Cognitive-behavioral therapies for patients with BPD are beginning to be developed. The cognitive therapy approach is characterized by Beck and Freeman and J. E. Young. These clinicians postulate that borderline patients have disturbed cognitions that develop early in their lives, have maladaptive consequences, are self-perpetuating, and are (albeit difficult to change) the targets for cognitive therapies. The usual strategies of cognitive or cognitive-behavioral therapy must be modified for borderline patients. Needed modifications include the use of greater flexibility in the therapy and greater attention to the creation and maintenance of a therapeutic relationship.
The specific maladaptive cognitive schemas proposed by J. E. Young for BPD are abandonment and loss, unlovability, dependence, subjugation, lack of identification, mistrust, inadequate self-discipline, fear of losing emotional control, guilt and punishment, and emotional deprivation. Beck offered a different, but overlapping, dissection of the borderline patient’s disturbed cognitions. Beck and Freeman stressed three “basic assumptions” held by borderline patients:
1. “The world is dangerous and malevolent.”
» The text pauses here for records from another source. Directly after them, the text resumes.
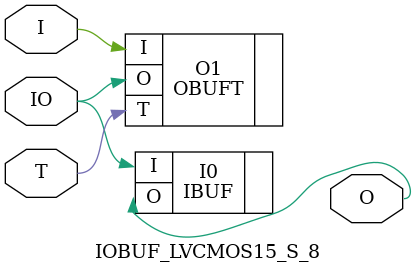
<source format=v>


`timescale  1 ps / 1 ps


module IOBUF_LVCMOS15_S_8 (O, IO, I, T);

    output O;

    inout  IO;

    input  I, T;

        OBUFT #(.IOSTANDARD("LVCMOS15"), .SLEW("SLOW"), .DRIVE(8)) O1 (.O(IO), .I(I), .T(T)); 
	IBUF #(.IOSTANDARD("LVCMOS15"))  I0 (.O(O), .I(IO));
        

endmodule



</source>
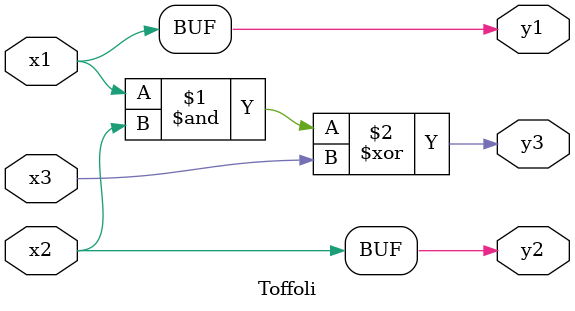
<source format=v>
`timescale 1ns / 1ps


module Toffoli(
    input x1, x2, x3,
    output y1, y2, y3
    );
    assign y1 = x1;
    assign y2 = x2;
    assign y3 = (x1 & x2)^x3;
endmodule

</source>
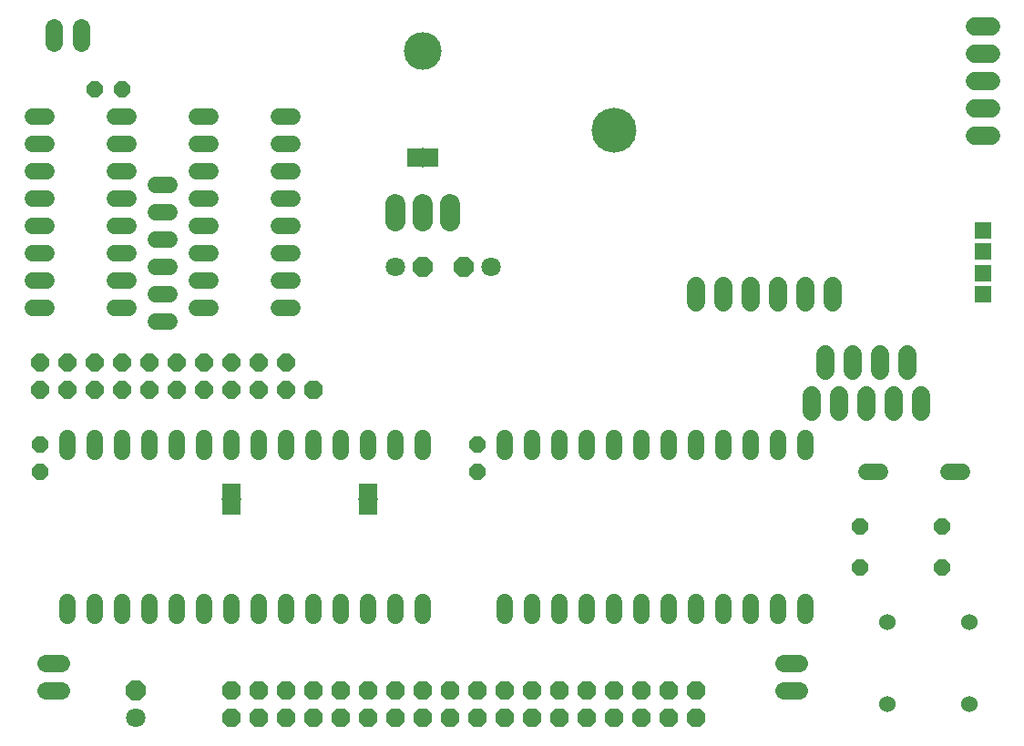
<source format=gbs>
G04 EAGLE Gerber RS-274X export*
G75*
%MOMM*%
%FSLAX34Y34*%
%LPD*%
%INSoldermask Bottom*%
%IPPOS*%
%AMOC8*
5,1,8,0,0,1.08239X$1,22.5*%
G01*
%ADD10P,1.649562X8X202.500000*%
%ADD11P,1.649562X8X292.500000*%
%ADD12C,1.524000*%
%ADD13P,1.951982X8X112.500000*%
%ADD14C,1.803400*%
%ADD15C,1.524000*%
%ADD16P,1.759533X8X22.500000*%
%ADD17C,1.625600*%
%ADD18C,1.727200*%
%ADD19R,1.511200X1.511200*%
%ADD20P,1.951982X8X22.500000*%
%ADD21P,1.951982X8X202.500000*%
%ADD22C,1.879600*%
%ADD23C,3.505200*%
%ADD24C,4.165600*%
%ADD25P,1.869504X8X202.500000*%
%ADD26P,1.649562X8X22.500000*%
%ADD27R,1.803400X1.371600*%
%ADD28R,1.828800X0.152400*%
%ADD29R,1.371600X1.803400*%
%ADD30R,0.152400X1.828800*%
%ADD31P,1.869504X8X22.500000*%


D10*
X101600Y622300D03*
X76200Y622300D03*
D11*
X25400Y292100D03*
X25400Y266700D03*
X431800Y292100D03*
X431800Y266700D03*
D12*
X889000Y127000D03*
X812800Y127000D03*
X812800Y50800D03*
X889000Y50800D03*
D13*
X114300Y63500D03*
D14*
X114300Y38100D03*
D15*
X50800Y133096D02*
X50800Y146304D01*
X76200Y146304D02*
X76200Y133096D01*
X101600Y133096D02*
X101600Y146304D01*
X127000Y146304D02*
X127000Y133096D01*
X152400Y133096D02*
X152400Y146304D01*
X177800Y146304D02*
X177800Y133096D01*
X203200Y133096D02*
X203200Y146304D01*
X228600Y146304D02*
X228600Y133096D01*
X254000Y133096D02*
X254000Y146304D01*
X279400Y146304D02*
X279400Y133096D01*
X304800Y133096D02*
X304800Y146304D01*
X330200Y146304D02*
X330200Y133096D01*
X355600Y133096D02*
X355600Y146304D01*
X381000Y146304D02*
X381000Y133096D01*
X381000Y285496D02*
X381000Y298704D01*
X355600Y298704D02*
X355600Y285496D01*
X330200Y285496D02*
X330200Y298704D01*
X304800Y298704D02*
X304800Y285496D01*
X279400Y285496D02*
X279400Y298704D01*
X254000Y298704D02*
X254000Y285496D01*
X228600Y285496D02*
X228600Y298704D01*
X203200Y298704D02*
X203200Y285496D01*
X177800Y285496D02*
X177800Y298704D01*
X152400Y298704D02*
X152400Y285496D01*
X127000Y285496D02*
X127000Y298704D01*
X101600Y298704D02*
X101600Y285496D01*
X76200Y285496D02*
X76200Y298704D01*
X50800Y298704D02*
X50800Y285496D01*
D16*
X25400Y342900D03*
X25400Y368300D03*
X50800Y342900D03*
X50800Y368300D03*
X76200Y342900D03*
X76200Y368300D03*
X101600Y342900D03*
X101600Y368300D03*
X127000Y342900D03*
X127000Y368300D03*
X152400Y342900D03*
X152400Y368300D03*
X177800Y342900D03*
X177800Y368300D03*
X203200Y342900D03*
X203200Y368300D03*
X228600Y342900D03*
X228600Y368300D03*
X254000Y342900D03*
X254000Y368300D03*
D15*
X32004Y596900D02*
X18796Y596900D01*
X18796Y571500D02*
X32004Y571500D01*
X32004Y444500D02*
X18796Y444500D01*
X18796Y419100D02*
X32004Y419100D01*
X32004Y546100D02*
X18796Y546100D01*
X18796Y520700D02*
X32004Y520700D01*
X32004Y469900D02*
X18796Y469900D01*
X18796Y495300D02*
X32004Y495300D01*
X94996Y419100D02*
X108204Y419100D01*
X108204Y444500D02*
X94996Y444500D01*
X94996Y469900D02*
X108204Y469900D01*
X108204Y495300D02*
X94996Y495300D01*
X94996Y520700D02*
X108204Y520700D01*
X108204Y546100D02*
X94996Y546100D01*
X94996Y571500D02*
X108204Y571500D01*
X108204Y596900D02*
X94996Y596900D01*
X133096Y533400D02*
X146304Y533400D01*
X146304Y508000D02*
X133096Y508000D01*
X133096Y482600D02*
X146304Y482600D01*
X146304Y457200D02*
X133096Y457200D01*
X133096Y431800D02*
X146304Y431800D01*
X146304Y406400D02*
X133096Y406400D01*
D17*
X716788Y63500D02*
X731012Y63500D01*
X731012Y88900D02*
X716788Y88900D01*
D15*
X457200Y133096D02*
X457200Y146304D01*
X482600Y146304D02*
X482600Y133096D01*
X508000Y133096D02*
X508000Y146304D01*
X533400Y146304D02*
X533400Y133096D01*
X558800Y133096D02*
X558800Y146304D01*
X584200Y146304D02*
X584200Y133096D01*
X609600Y133096D02*
X609600Y146304D01*
X635000Y146304D02*
X635000Y133096D01*
X660400Y133096D02*
X660400Y146304D01*
X685800Y146304D02*
X685800Y133096D01*
X711200Y133096D02*
X711200Y146304D01*
X736600Y146304D02*
X736600Y133096D01*
X736600Y285496D02*
X736600Y298704D01*
X711200Y298704D02*
X711200Y285496D01*
X685800Y285496D02*
X685800Y298704D01*
X660400Y298704D02*
X660400Y285496D01*
X635000Y285496D02*
X635000Y298704D01*
X609600Y298704D02*
X609600Y285496D01*
X584200Y285496D02*
X584200Y298704D01*
X558800Y298704D02*
X558800Y285496D01*
X533400Y285496D02*
X533400Y298704D01*
X508000Y298704D02*
X508000Y285496D01*
X482600Y285496D02*
X482600Y298704D01*
X457200Y298704D02*
X457200Y285496D01*
D17*
X45212Y88900D02*
X30988Y88900D01*
X30988Y63500D02*
X45212Y63500D01*
X38100Y665988D02*
X38100Y680212D01*
X63500Y680212D02*
X63500Y665988D01*
D18*
X635000Y439420D02*
X635000Y424180D01*
X660400Y424180D02*
X660400Y439420D01*
X685800Y439420D02*
X685800Y424180D01*
X711200Y424180D02*
X711200Y439420D01*
X736600Y439420D02*
X736600Y424180D01*
X762000Y424180D02*
X762000Y439420D01*
D19*
X901700Y431800D03*
X901700Y451866D03*
X901700Y471678D03*
X901700Y491744D03*
D18*
X909320Y579120D02*
X894080Y579120D01*
X894080Y604520D02*
X909320Y604520D01*
X909320Y629920D02*
X894080Y629920D01*
X894080Y655320D02*
X909320Y655320D01*
X909320Y680720D02*
X894080Y680720D01*
X844550Y337820D02*
X844550Y322580D01*
X819150Y322580D02*
X819150Y337820D01*
X793750Y337820D02*
X793750Y322580D01*
X768350Y322580D02*
X768350Y337820D01*
X742950Y337820D02*
X742950Y322580D01*
D20*
X381000Y457200D03*
D14*
X355600Y457200D03*
D21*
X419100Y457200D03*
D14*
X444500Y457200D03*
D22*
X355600Y499618D02*
X355600Y516382D01*
X381000Y516382D02*
X381000Y499618D01*
X406400Y499618D02*
X406400Y516382D01*
D23*
X381000Y657860D03*
D24*
X558800Y584200D03*
D25*
X635000Y63500D03*
X609600Y63500D03*
X584200Y63500D03*
X558800Y63500D03*
X533400Y63500D03*
X508000Y63500D03*
X635000Y38100D03*
X609600Y38100D03*
X584200Y38100D03*
X558800Y38100D03*
X533400Y38100D03*
X508000Y38100D03*
X482600Y63500D03*
X482600Y38100D03*
X457200Y63500D03*
X431800Y63500D03*
X406400Y63500D03*
X381000Y63500D03*
X355600Y63500D03*
X330200Y63500D03*
X457200Y38100D03*
X431800Y38100D03*
X406400Y38100D03*
X381000Y38100D03*
X355600Y38100D03*
X330200Y38100D03*
X304800Y63500D03*
X304800Y38100D03*
X279400Y63500D03*
X254000Y63500D03*
X228600Y63500D03*
X203200Y63500D03*
X279400Y38100D03*
X254000Y38100D03*
X228600Y38100D03*
X203200Y38100D03*
D26*
X787400Y215900D03*
X863600Y215900D03*
D15*
X869696Y266700D02*
X882904Y266700D01*
X806704Y266700D02*
X793496Y266700D01*
D26*
X787400Y177800D03*
X863600Y177800D03*
D15*
X184404Y596900D02*
X171196Y596900D01*
X171196Y571500D02*
X184404Y571500D01*
X184404Y444500D02*
X171196Y444500D01*
X171196Y419100D02*
X184404Y419100D01*
X184404Y546100D02*
X171196Y546100D01*
X171196Y520700D02*
X184404Y520700D01*
X184404Y469900D02*
X171196Y469900D01*
X171196Y495300D02*
X184404Y495300D01*
X247396Y419100D02*
X260604Y419100D01*
X260604Y444500D02*
X247396Y444500D01*
X247396Y469900D02*
X260604Y469900D01*
X260604Y495300D02*
X247396Y495300D01*
X247396Y520700D02*
X260604Y520700D01*
X260604Y546100D02*
X247396Y546100D01*
X247396Y571500D02*
X260604Y571500D01*
X260604Y596900D02*
X247396Y596900D01*
D27*
X203200Y248920D03*
X203200Y233680D03*
D28*
X203200Y241300D03*
D27*
X330200Y248920D03*
X330200Y233680D03*
D28*
X330200Y241300D03*
D18*
X831850Y360680D02*
X831850Y375920D01*
X806450Y375920D02*
X806450Y360680D01*
X781050Y360680D02*
X781050Y375920D01*
X755650Y375920D02*
X755650Y360680D01*
D29*
X373380Y558800D03*
X388620Y558800D03*
D30*
X381000Y558800D03*
D31*
X279400Y342900D03*
M02*

</source>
2. “I am powerless and vulnerable.”
3. “I am inherently unacceptable.”
According to Beck, dichotomous thinking is particularly common and problematic in borderline patients, who tend to evaluate experience in terms of mutually exclusive categories rather than seeing it as part of a continuum. Beck postulated that the extreme evaluation of the situation led to the extreme emotional responses and actions of these patients. The extreme evaluation was also accompanied by a rapid shift to the opposite view. Beck felt that the combination of the basic assumptions, dichotomous thinking, and an unstable sense of identity were the particularly problematic cognitive features of the borderline patient. Beck suggested that reducing or eliminating dichotomous thinking is an early goal of therapy, but that part of the therapist’s attention needs to be invested in establishing a trusting and collaborative working relationship.
Although cognitive approaches offer promising means of operationalizing interventions that allow for research testing, little has been done to date. Tyrer and Davidson describe promising results from a brief six-session manual-assisted cognitive therapy directed at reducing intentional self-harm behaviors. The approach is educational and directive. Eighteen borderline patients randomly assigned to manual-assisted cognitive therapy had a reduced frequency of self-harm and depression compared with 14 patients who received usual treatments.